[Records from a dataset]

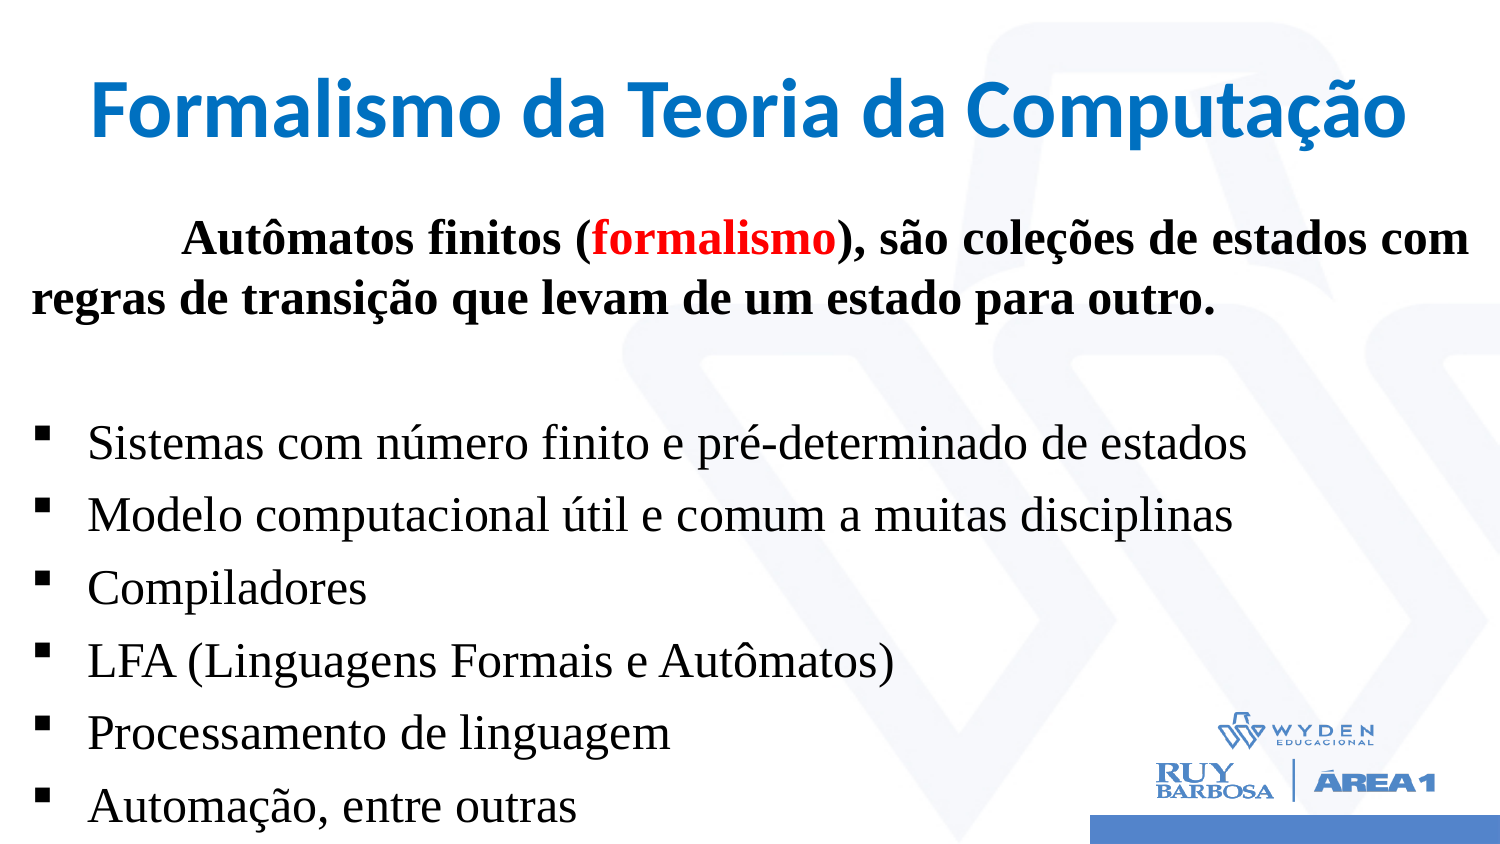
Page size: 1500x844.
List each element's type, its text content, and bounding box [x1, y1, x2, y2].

picture [0, 0, 1500, 844]
list Autômatos finitos (formalismo), são coleções de estados com regras de transição que levam de um estado para outro. Sistemas com número finito e pré-determinado de estados Modelo computacional útil e comum a muitas disciplinas Compiladores LFA (Linguagens Formais e Autômatos) Processamento de linguagem Automação, entre outras [22, 196, 1479, 763]
title Formalismo da Teoria da Computação [74, 33, 1426, 175]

▸ **YOUR GOAL**: Write the lines out again exactly, from the one containing "List each element's" through the last line of the records, and include no other lines.

▸ **REPLY TO THE TASK**:
List each element's type, its text content, and bounding box [x1, y1, x2, y2].

picture [0, 0, 1500, 844]
list Autômatos finitos (formalismo), são coleções de estados com regras de transição que levam de um estado para outro. Sistemas com número finito e pré-determinado de estados Modelo computacional útil e comum a muitas disciplinas Compiladores LFA (Linguagens Formais e Autômatos) Processamento de linguagem Automação, entre outras [22, 196, 1479, 763]
title Formalismo da Teoria da Computação [74, 33, 1426, 175]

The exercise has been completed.